### LISTED RECORDS ###

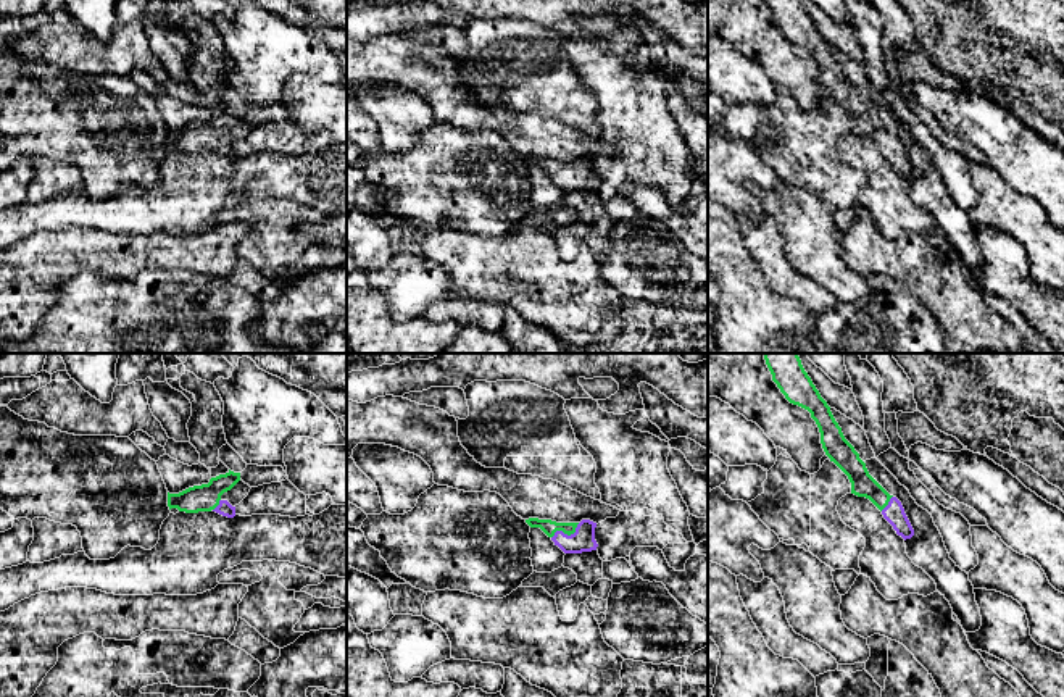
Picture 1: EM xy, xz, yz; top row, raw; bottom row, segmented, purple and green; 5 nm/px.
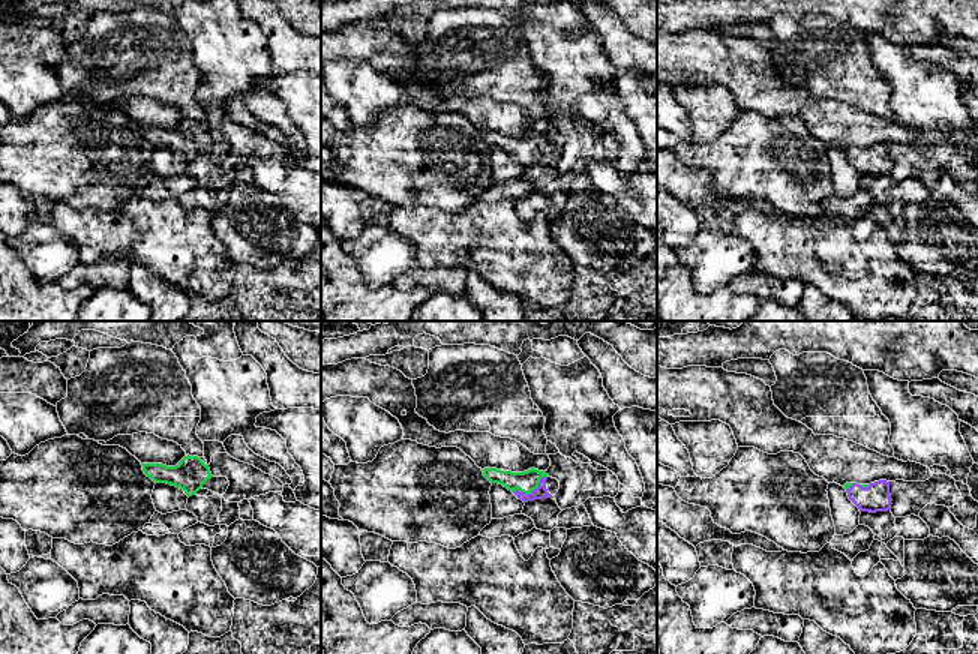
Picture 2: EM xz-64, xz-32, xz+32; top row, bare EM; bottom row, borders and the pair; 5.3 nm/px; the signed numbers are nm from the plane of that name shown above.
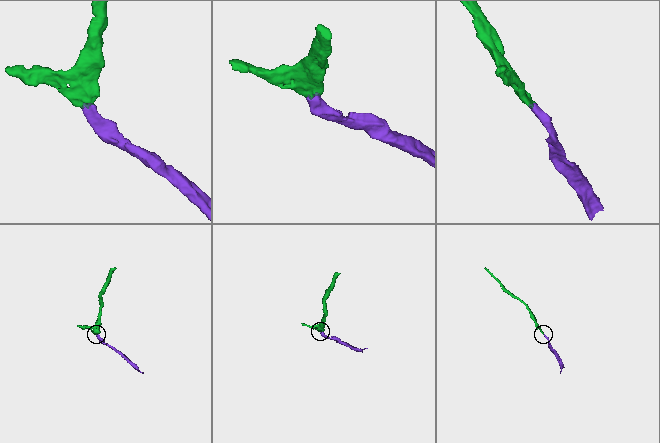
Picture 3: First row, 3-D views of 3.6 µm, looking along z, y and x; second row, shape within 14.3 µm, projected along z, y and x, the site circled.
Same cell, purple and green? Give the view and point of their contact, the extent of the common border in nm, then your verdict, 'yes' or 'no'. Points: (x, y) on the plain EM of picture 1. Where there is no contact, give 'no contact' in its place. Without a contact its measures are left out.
contact xz (566, 173); length 160 nm; yes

###

- INSTRUCTIONS FOR THE TASK: Exclude every picture, then return precisely the lines that run from the line containing "Picture 2: EM" through the end of the entries above.

- COMPLETED EXERCISE:
Picture 2: EM xz-64, xz-32, xz+32; top row, bare EM; bottom row, borders and the pair; 5.3 nm/px; the signed numbers are nm from the plane of that name shown above.
Picture 3: First row, 3-D views of 3.6 µm, looking along z, y and x; second row, shape within 14.3 µm, projected along z, y and x, the site circled.
Same cell, purple and green? Give the view and point of their contact, the extent of the common border in nm, then your verdict, 'yes' or 'no'. Points: (x, y) on the plain EM of picture 1. Where there is no contact, give 'no contact' in its place. Without a contact its measures are left out.
contact xz (566, 173); length 160 nm; yes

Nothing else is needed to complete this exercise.